Keyword search on "thumb": report each line of the records that contains it.

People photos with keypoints
====================
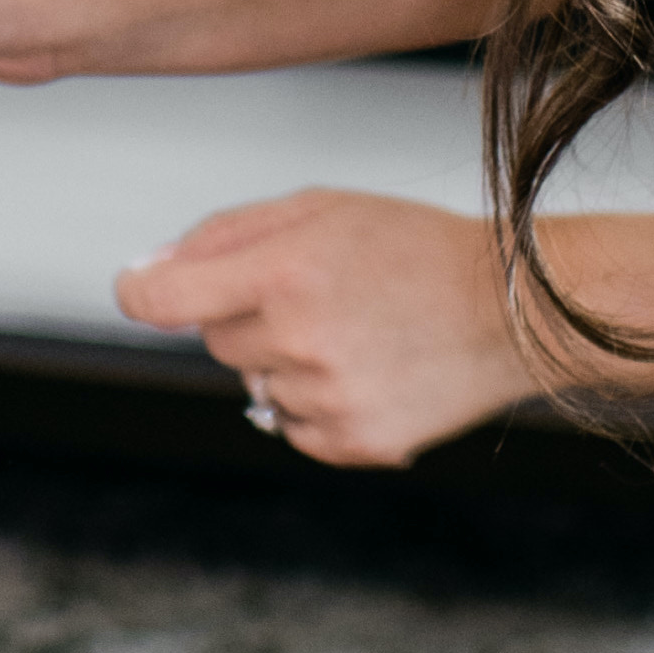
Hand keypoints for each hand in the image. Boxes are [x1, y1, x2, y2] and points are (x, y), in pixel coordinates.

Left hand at [115, 190, 538, 468]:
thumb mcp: (319, 209)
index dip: (141, 292)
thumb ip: (223, 236)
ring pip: (256, 386)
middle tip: (320, 294)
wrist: (512, 309)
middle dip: (250, 316)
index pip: (164, 299)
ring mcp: (329, 398)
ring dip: (287, 363)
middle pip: (216, 340)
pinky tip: (369, 370)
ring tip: (358, 333)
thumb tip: (143, 273)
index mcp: (285, 272)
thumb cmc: (414, 250)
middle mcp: (301, 340)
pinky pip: (294, 427)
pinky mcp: (356, 443)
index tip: (141, 290)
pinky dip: (317, 404)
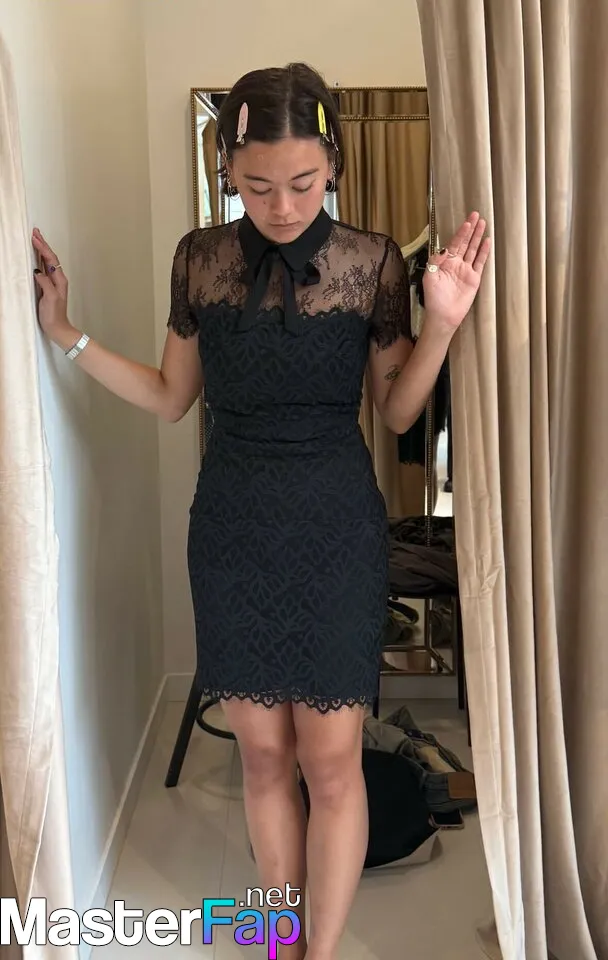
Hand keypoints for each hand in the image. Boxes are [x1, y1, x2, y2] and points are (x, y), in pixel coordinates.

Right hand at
====================
> [Result of this task]
thumb mcp: (319, 209)
thumb ip: (223, 236)
thumb tip: (143, 273)
thumb cmc: (414, 250)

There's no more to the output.